Wednesday, 29 August 2012

Bank Bailouts: The Correct Way

Some time ago, a book I read stated that the very nature of capitalism was to allow firms to die without any consequences to the system. The author wondered why the same thing isn't possible with banking institutions. That author was Nassim Nicolas Taleb and the book was titled Black Swan. (However, I wouldn't really recommend the book) Although at first I thought the author was right, after considering it I realized that the banks are not at all like any other firm.

If tomorrow Google were to file for bankruptcy, the consequences would be a lack of a good search engine and thousands of Google employees left without a job (and you wouldn't be reading this!). Otherwise, no harm would be done to the ordinary person. Now imagine what would happen if one of the major banks were to collapse: millions of people would suddenly be worried of being left with little or no money (although a country guarantees approximately 100,000 euros of deposits by each person in each bank). In the end, people would get their savings back (expect the persons which had amassed millions who will only get 100,000), however, the whole procedure would be traumatic to the ones who were unlucky enough to get caught in it. Nevertheless, such a procedure is preferred to the cost of pumping a bank with new money every now and then just to sustain it.

Thus, the question becomes: When should banking institutions be rescued? The answer is simple, although it may be tricky to define at times: When they are solvent, largely problem-free and have faced trouble only as a result of an unpredictable event to which they bore minimal or no responsibility. This, for example, would be the case with most EU banks which suffered great losses from the Greek haircut (although there were other banks which had overextended credit over the years).
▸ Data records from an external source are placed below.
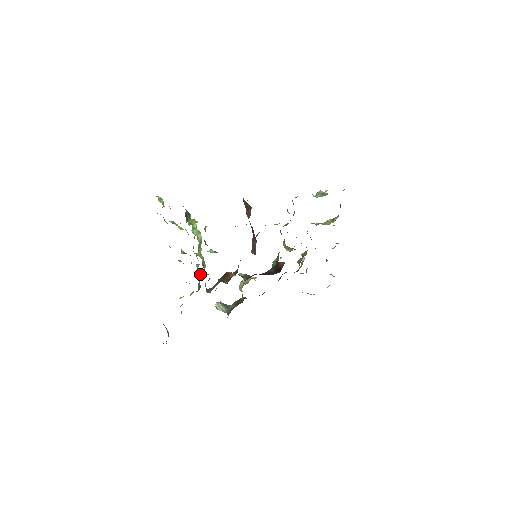
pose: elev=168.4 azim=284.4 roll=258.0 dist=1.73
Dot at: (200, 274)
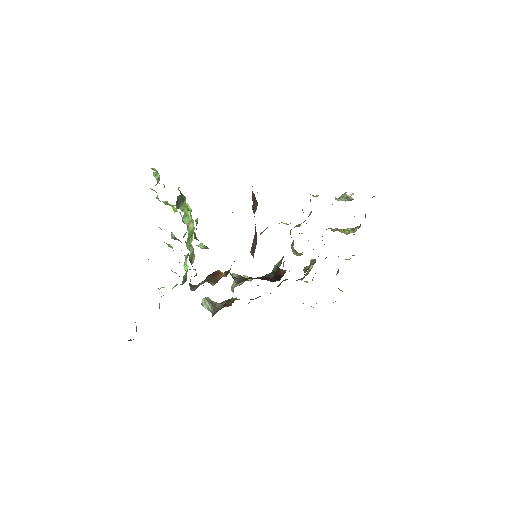
Dot at: occluded
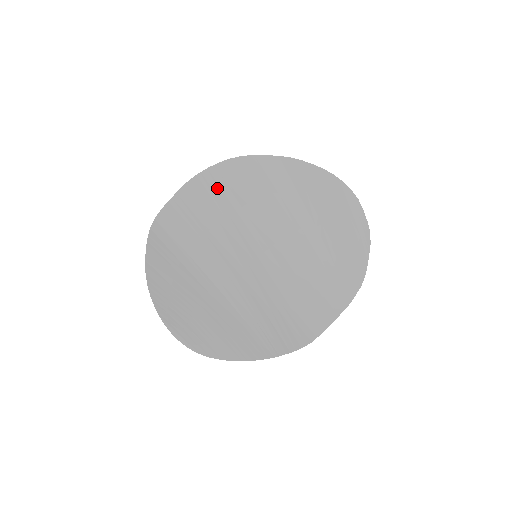
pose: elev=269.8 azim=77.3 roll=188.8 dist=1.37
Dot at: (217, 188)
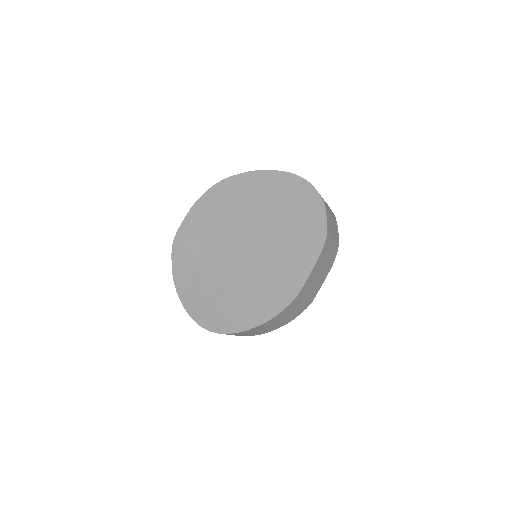
Dot at: (211, 204)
If a banking institution is thought to be worthy of rescue then the course of action should be by directly providing liquidity to them. This would mean that governments, Central Banks or (preferably) an institution like the ESM, should provide liquidity to the banks; with the latter issuing new shares with voting rights, committing to repurchase them at an amount obtained after accounting for a fixed interest rate, and agreeing that the institution's participation in the bank's equity capital would be reduced each year, thus making sure that the stream of payments from the bank to the state would be continuous. Even if government (or Central Bank) intervention in banking institutions is not considered a good thing, it is much better than merely purchasing preferred shares, as the very recent Barclay's example indicates. By agreeing to pay interest on the amount given to them and repurchasing those shares at fixed intervals, it is assured that the taxpayers' money is not just thrown down a bottomless pit, making the banks more careful in their future investments and gradually reducing government intervention within them.
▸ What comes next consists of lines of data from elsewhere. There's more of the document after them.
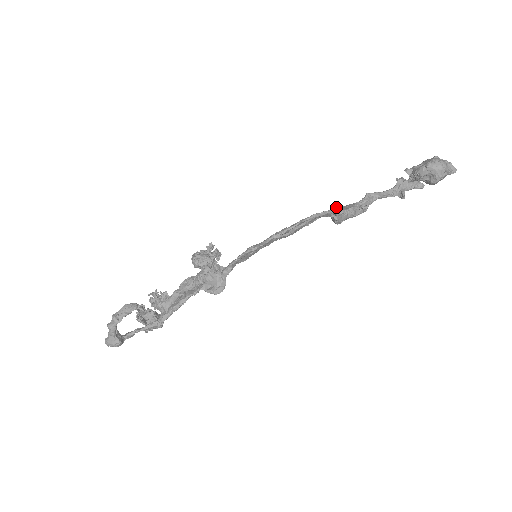
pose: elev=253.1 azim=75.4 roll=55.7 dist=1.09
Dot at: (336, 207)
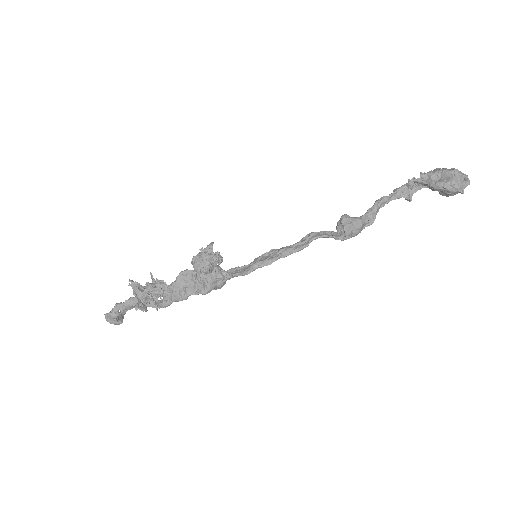
Dot at: (343, 218)
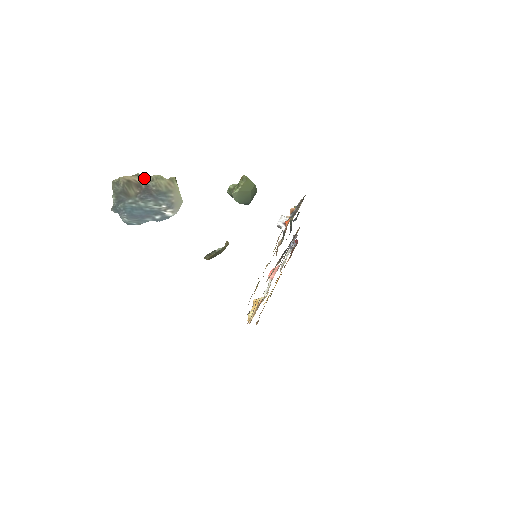
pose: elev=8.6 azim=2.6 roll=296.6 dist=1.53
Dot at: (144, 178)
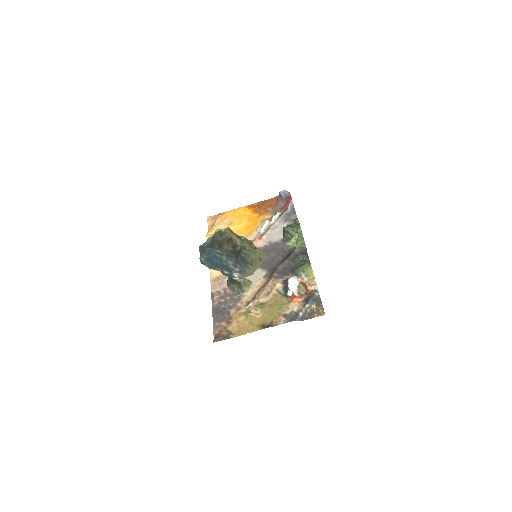
Dot at: (244, 245)
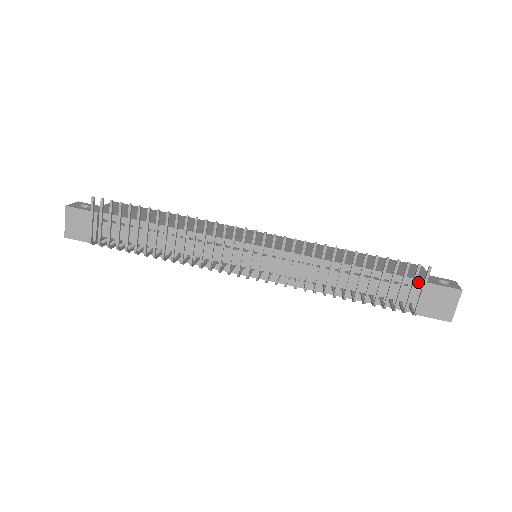
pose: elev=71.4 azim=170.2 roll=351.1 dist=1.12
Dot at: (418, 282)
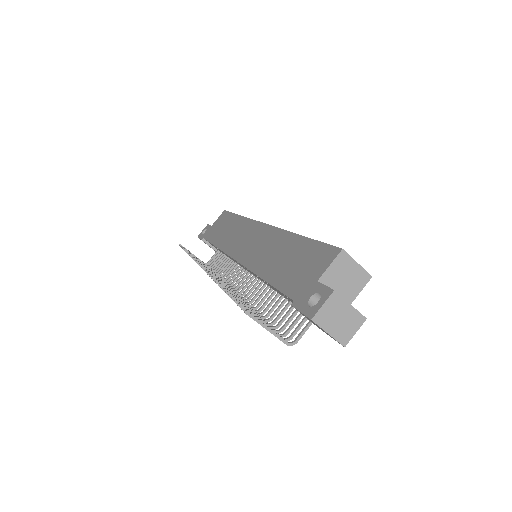
Dot at: (293, 301)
Following this, the distressed bank should implement some austerity measures, either by cutting down salaries or other benefits or, better, by reducing its activities both at domestic as well as at an international level. Needless to say, the bank's heads at the time of government intervention should be replaced. The bank could spin-off some of its operations if they are profitable, however, this should be done in a way that the new company is an independent one and not with the bank still controlling a substantial interest in it. Likewise, the spin-off should not be sold to another bank as this would increase the other bank's risk of becoming too-big-to-fail.
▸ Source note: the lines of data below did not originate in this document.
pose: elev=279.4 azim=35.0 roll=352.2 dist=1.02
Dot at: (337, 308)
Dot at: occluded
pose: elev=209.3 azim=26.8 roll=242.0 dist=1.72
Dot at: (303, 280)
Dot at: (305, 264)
In the case of the bank becoming insolvent, problem-ridden with issues which are not due to unexpected events (e.g. management issues, poor lending decisions, etc) then it should be let collapse just like any other ordinary firm. If the bank has some operations which are profitable and well-functioning, then these should be spun-off, or sold to another company, even though selling them to another bank should be avoided for reasons of the other bank becoming extremely large. What the reader may inquire is what if the second bank is already too big? What difference would it make if the profitable operation is sold to them? First of all, a new spin-off will require more employees (think of new management, trainees, secretaries, even cleaners) than if it is sold to another company where existing economies of scale would take over. This would have a positive effect on unemployment especially since other bank's employees are expected to be laid off as a result of the collapse. Then, even the acquiring bank is already too big, in what scenario would the government (or another institution) be spending less for stabilization: saving a 100 billion bank or a 105 billion bank? And remember that's billion...

Under the current scheme, most banks are either classified as too big to fail or too little to have any exposure. Take the UK for example where only 5 independent large banks exist, with the government having interest in two of them. What should have been done was to reduce the level of activities of the Royal Bank of Scotland and Lloyds Banking Group to levels where such intervention would be easier in the future, also allowing the creation of more banking institutions, which would promote a competitive environment instead of an oligopolistic one.